Изучите материал:
• a. Перескажите, пожалуйста, текст о паломниках-«молитвенниках» в двух предложениях.
• b. Напишите продолжение текста о паломниках-«молитвенниках», начиная сразу после его последней строки.

Извлечённый текст:
———
Эти тоже не дожили до наших дней, к сожалению. Если «горбачи» были наднациональной нищенствующей структурой, всю жизнь проводя в заморских или дальних путешествия, то внутри государства вращалась целая структура помельче калибром, но крайне многочисленная по составу. Выполняя схожие функции, паломники-«молитвенники» предпочитали «национальный христианский туризм», кочуя от одной обители — к другой. Крайне редко собирались для похода в Иерусалим.

Сверх-задачей таких нищенствующих было посетить все святыни собственной земли. Уходить за границы Руси (а потом и России) очень не любили, языков не знали, обычаи других народов считали отвратительными. Характером были куда пожиже «калик перехожих» и «иерусалимцев». С образованностью в их среде наблюдались огромные проблемы.

Этот класс профессиональных нищих очень любили приходские священники и мелкие монастыри. Именно там те могли пересидеть природные катаклизмы, политические неурядицы, даже гонения властей. «Молитвенники» обычно собирались в небольшие артели, предпочитая скитаться исключительно по сытым местам, собирая копейки на строительство храмов и обителей для более отдалённых и бедных селений.

Всегда сторонились других нищих: юродивых, увечных, умалишённых, побирающихся ради собственного пропитания. Порой были вооружены, «кассу» у них отбирать лихие людишки опасались, можно было получить очень яростный отпор. Не будучи грамотными, навыками для нехитрых проповедей, толкования Писания — обладали. Довольно близко к «официальному прочтению», хотя порой выдумывали кучу нелепиц. Но нужно отдать должное, «молитвенники» были очень искренними верующими, честными людьми.

Богомолы и могильщики.
———
Фрагменты данных:

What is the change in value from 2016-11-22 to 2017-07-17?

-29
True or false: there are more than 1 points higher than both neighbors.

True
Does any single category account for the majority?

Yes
———
Ожидаемые ответы:
• a. Паломники-«молитвенники» кочевали от одной обители к другой внутри страны, стремясь посетить все святыни собственной земли, и уходить за границы Руси очень не любили. Они собирались в небольшие артели, собирали копейки на строительство храмов и обителей для более бедных селений, сторонились других нищих и были очень искренними верующими и честными людьми.

• b.
Эти нищие очень не любили путешествовать, выполнять какую-либо христианскую миссию. Паразиты и тунеядцы. Кучковались вокруг наиболее богатых храмов и монастырей, могли по большим стольным праздникам посетить недалёкую святыню. Христарадничали исключительно ради пропитания, сбивались в большие артели с жесточайшей дисциплиной и иерархией.

Каждая нищенская артель старательно сторожила границы своей «делянки», устраивая кровавые побоища с конкурентами. Одиночек-нищих из других земель могли тишком прибить или утопить, если талантами актерскими или страшными увечьями пришелец не обладал. «Богомолы» работали слаженно, даже временные рамки были строго очерчены. Нищий, просящий милостыню в обедню, не должен появляться подле храма во время всенощной, к примеру.

Нарушение внутреннего распорядка строго каралось «артельщиком» или старостой. Эти пауки обычно сами не занимались промыслом, жили в съёмных домишках на окраинах, занимались контрабандой, ростовщичеством, многими другими противозаконными делишками. Например, власть всегда находила в их норах краденное, взятое разбоем и грабежом имущество. Таких казнили. Но на месте отрубленной головы всегда вырастала новая, более хитрая и осторожная.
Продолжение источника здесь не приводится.